English Muffin Morning

What is better than an English muffin, smoothered in butter and jam?  Or made up as a little brekky sandwhich with bacon and some nice cheddar cheese. 
I've never even attempted to make English muffins at home.  I usually just buy Bay's brand.  They are by far the best commercial English muffins you can buy.
But since I've been on a baking kick lately, I thought, "What the heck?  Let's try to see what madness we can create."
I actually tried several recipes.  I was looking for an English muffin that was light and had lots of nooks and crannies.  The first one I tried came out WAY to dense.  The flavor was good, and the family devoured them, but I knew something was missing.
Searching the internet, I stumbled across Michael Ruhlman's web site and his recipe.  He practically guaranteed light and nooky muffins.  If you are unfamiliar with Ruhlman, he appears on several of Anthony Bourdain's episodes.  If you don't know, I adore Anothony Bourdain.  His wise cracking sarcasm and witty ways entertain me.  Ruhlman is also a noted chef and author in his own right.  Here is a link to his web site if  you want to check it out:  http://ruhlman.com/2010/12/english-muffins-recipe/
The only odd thing about this recipe is the wierd mesurements.  If you look at the orginal it calls for 16 oz of flour or "four fluffy cups".  Like many home cooks, I don't have a scale.  I also don't really know what "four fluffy cups" would equal.  I split the difference and used three cups of flour, and that seemed about right.  Here is Ruhlman's recipe with some of my tweaks to make it easier to understand.

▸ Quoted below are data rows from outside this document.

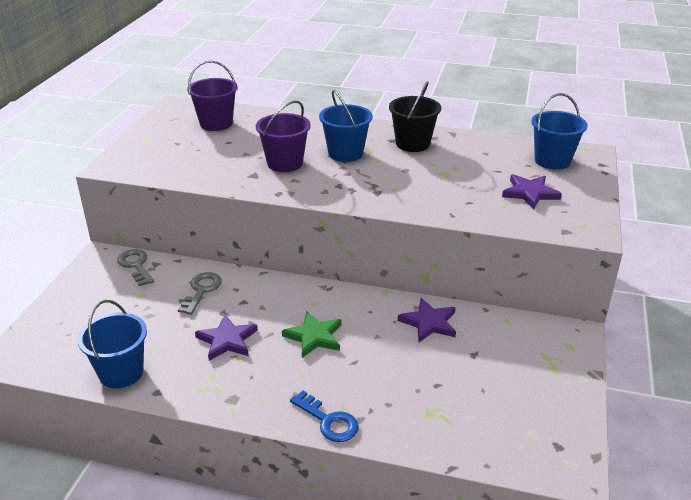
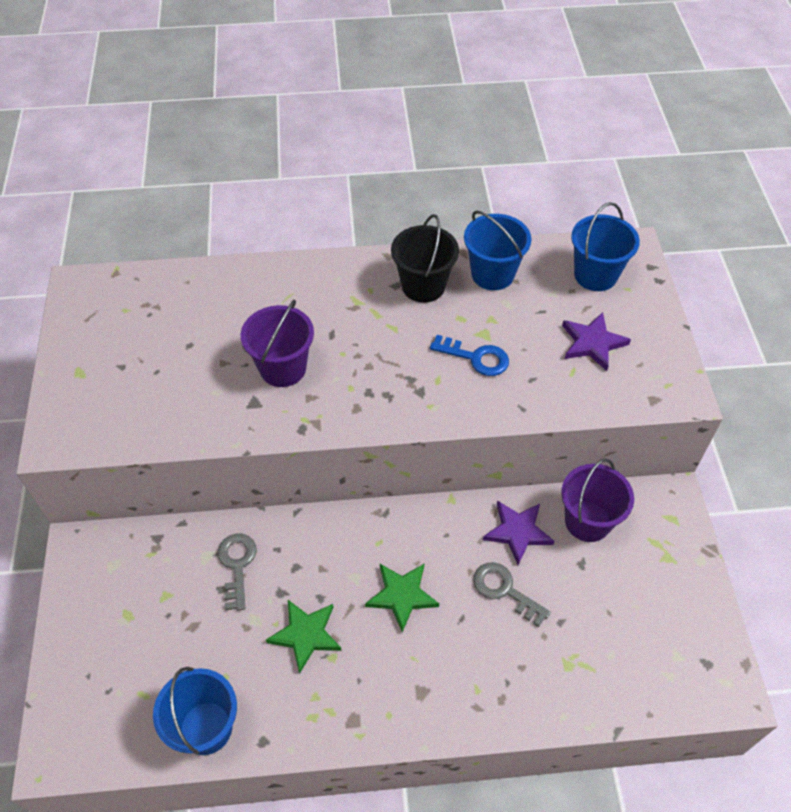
camera: 20 degrees left, 20 degrees up
(136, 265) = (133, 549): grey key -> grey key (505, 590)
(216, 123) = (154, 311): purple bucket -> purple bucket (587, 521)
(227, 340) = (306, 635): purple star -> green star
(328, 421) = (470, 714): blue key -> blue key (476, 358)
(345, 153) = (350, 327): blue bucket -> blue bucket (492, 274)

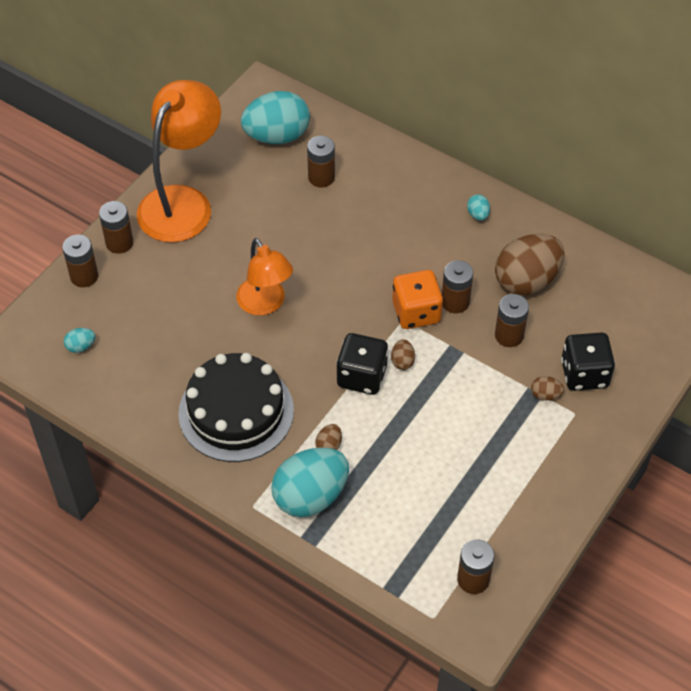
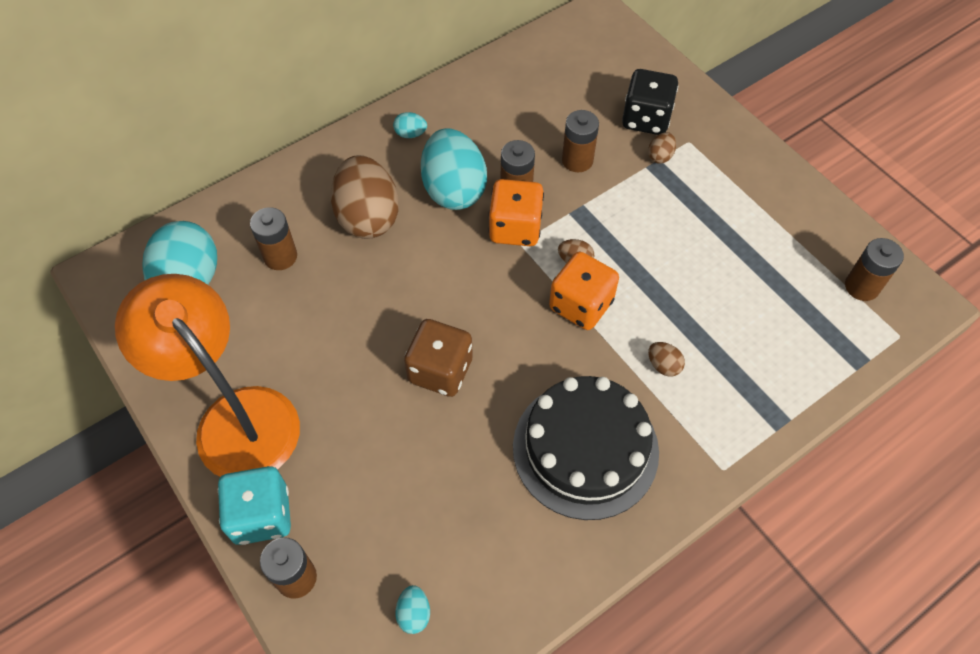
camera: 70 degrees left, 5 degrees up
(119, 243) = (261, 515): brown battery -> turquoise dice
(265, 304) = (440, 370): orange lamp -> brown dice
(310, 496) = (725, 404): turquoise egg -> turquoise egg (454, 189)
(362, 376) = (581, 305): black dice -> orange dice
(526, 281) = (515, 124): brown egg -> brown egg (368, 217)

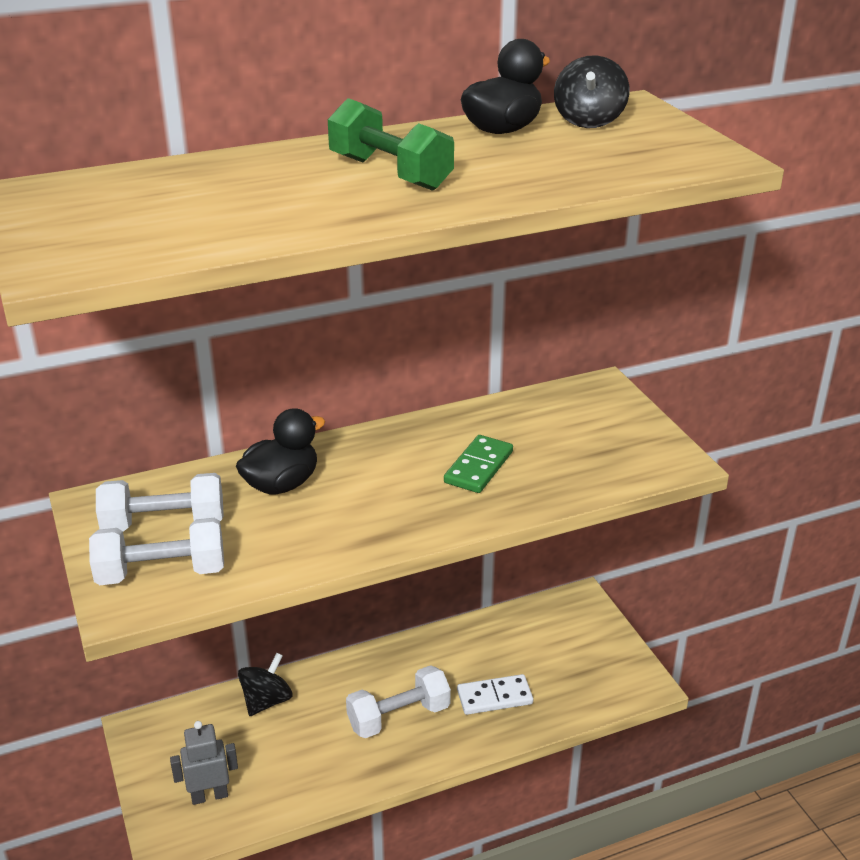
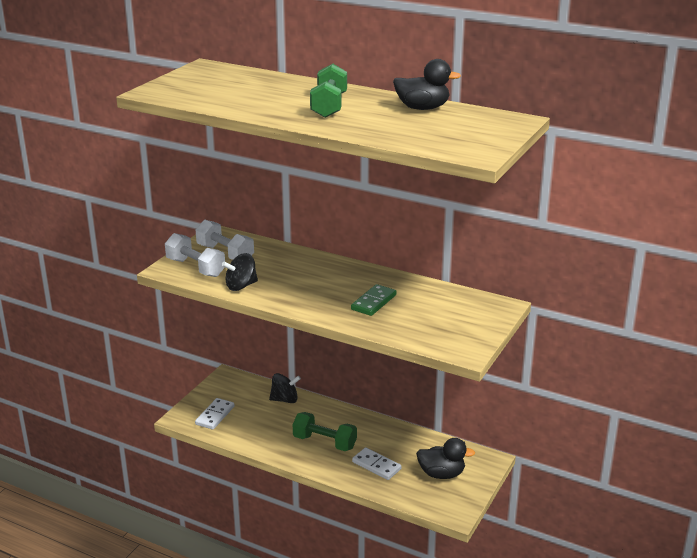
camera: 50 degrees right, 5 degrees down
(209, 795) = (215, 415): grey robot -> white domino
(281, 484) = (288, 264): black duck -> black duck (441, 474)
(398, 716) = (324, 442): white dumbbell -> green dumbbell
(479, 467) = (374, 302): green domino -> green domino turned 45 degrees counterclockwise
(589, 121) = (472, 119): black spinning top -> black spinning top (241, 286)

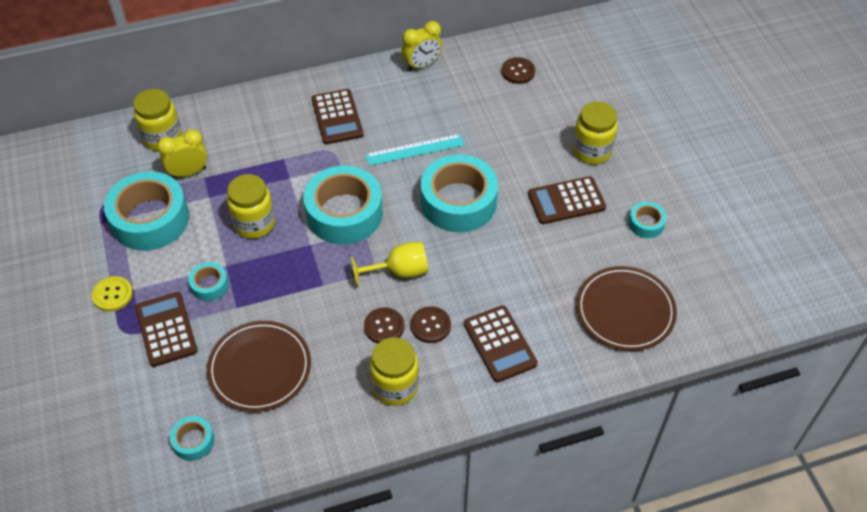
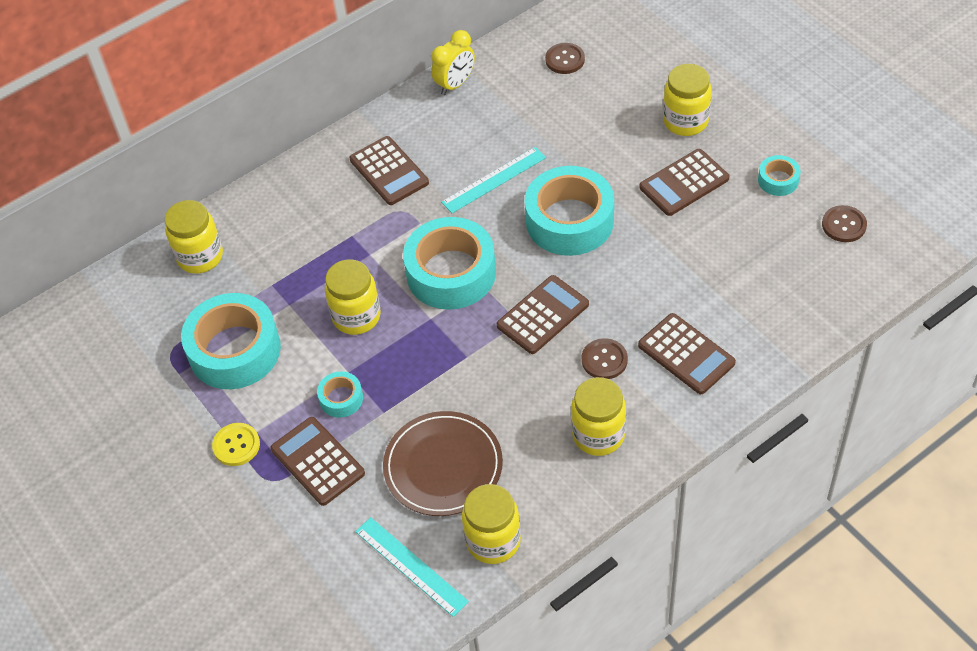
camera: 15 degrees left, 0 degrees up
(188, 172) = (251, 285): yellow clock -> none
(193, 441) = (411, 566): turquoise tape -> turquoise ruler
(267, 445) = (493, 541): none -> yellow jar
(384, 326) = (555, 378): brown button -> brown button (844, 225)
(399, 271) = (543, 315): yellow goblet -> brown calculator
(625, 311) = (798, 277): brown plate -> none

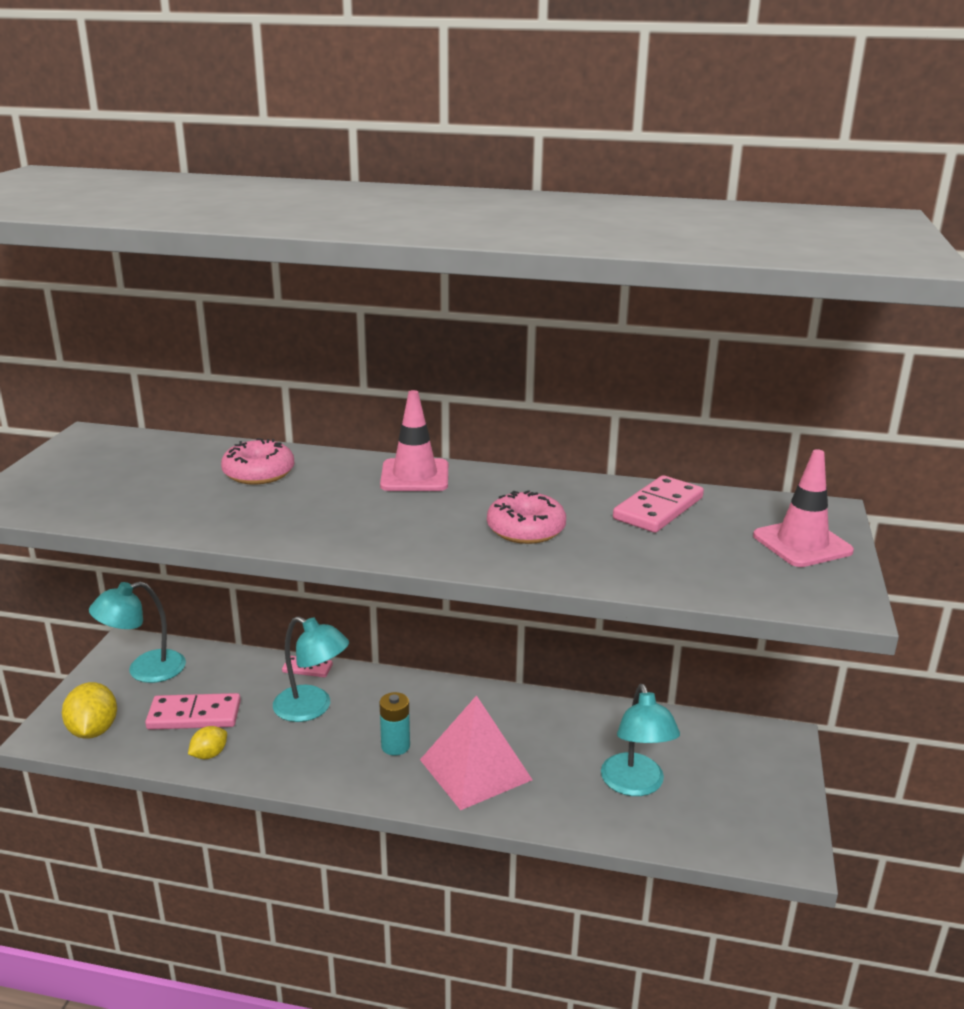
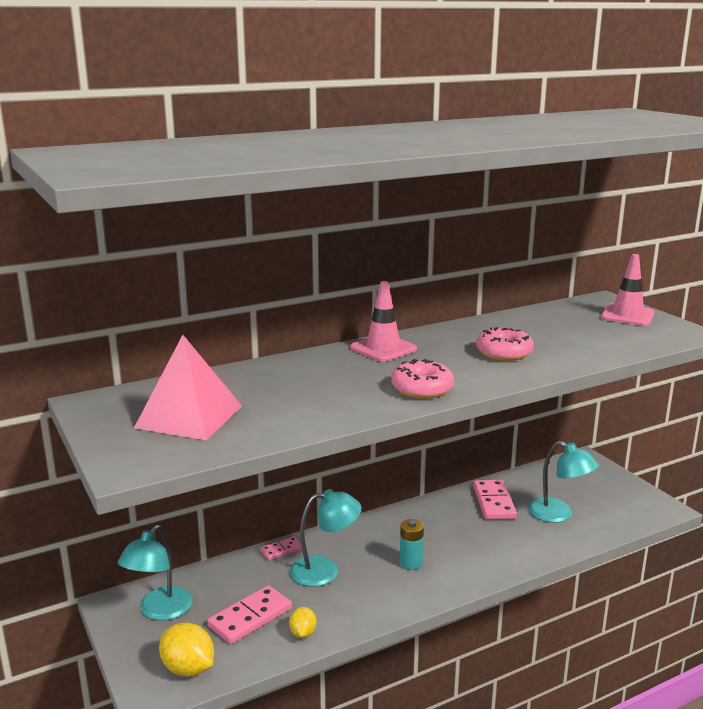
camera: 40 degrees left, 5 degrees down
(259, 473) = (283, 380): pink donut -> pink donut (422, 389)
(475, 769) = (473, 550): pink pyramid -> pink pyramid (189, 416)
(658, 508) = (538, 322): pink domino -> pink domino (493, 502)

Homemade English Muffin Recipe
This should look like a very thick pancake batter.

  • 4 Tablespoon butter
  • 1 tablespoon sugar
  • 2 cups milk
  • 1 package active dry yeast
  • 1 large egg, beaten
  • 3 cups flour
  • 1-1/2 teaspoon kosher salt
  • 2 teaspoons baking powder dissolved in 1 tablespoon of water
  • cornmeal for dusting
  1. Combine the butter and sugar in a small sauce pan, stirring to dissolve the sugar.  Add the milk, stir it and remove it from the heat.  Stir in the yeast and the egg.
  2. Combine the flour and salt in mixing bowl.  Add the milk mixture and stir till it’s all well combined.  Cover and set aside for 1-1/2 hours, or refrigerate overnight (removing it from the fridge an hour before cooking).
  3. Heat a griddle or a skillet over medium heat.  If you’re using rings, butter them.  Stir the dissolved baking powder into the batter.  Dust the griddle or skillet with corn meal.  Scoop-pour about 1/4-cup portions onto the griddle, free form or in rings.  Cook for about seven minutes.  Flip them and continue cooking till done, 7 to 10 more minutes.
  4. Allow them to rest for at least 10 minutes before eating.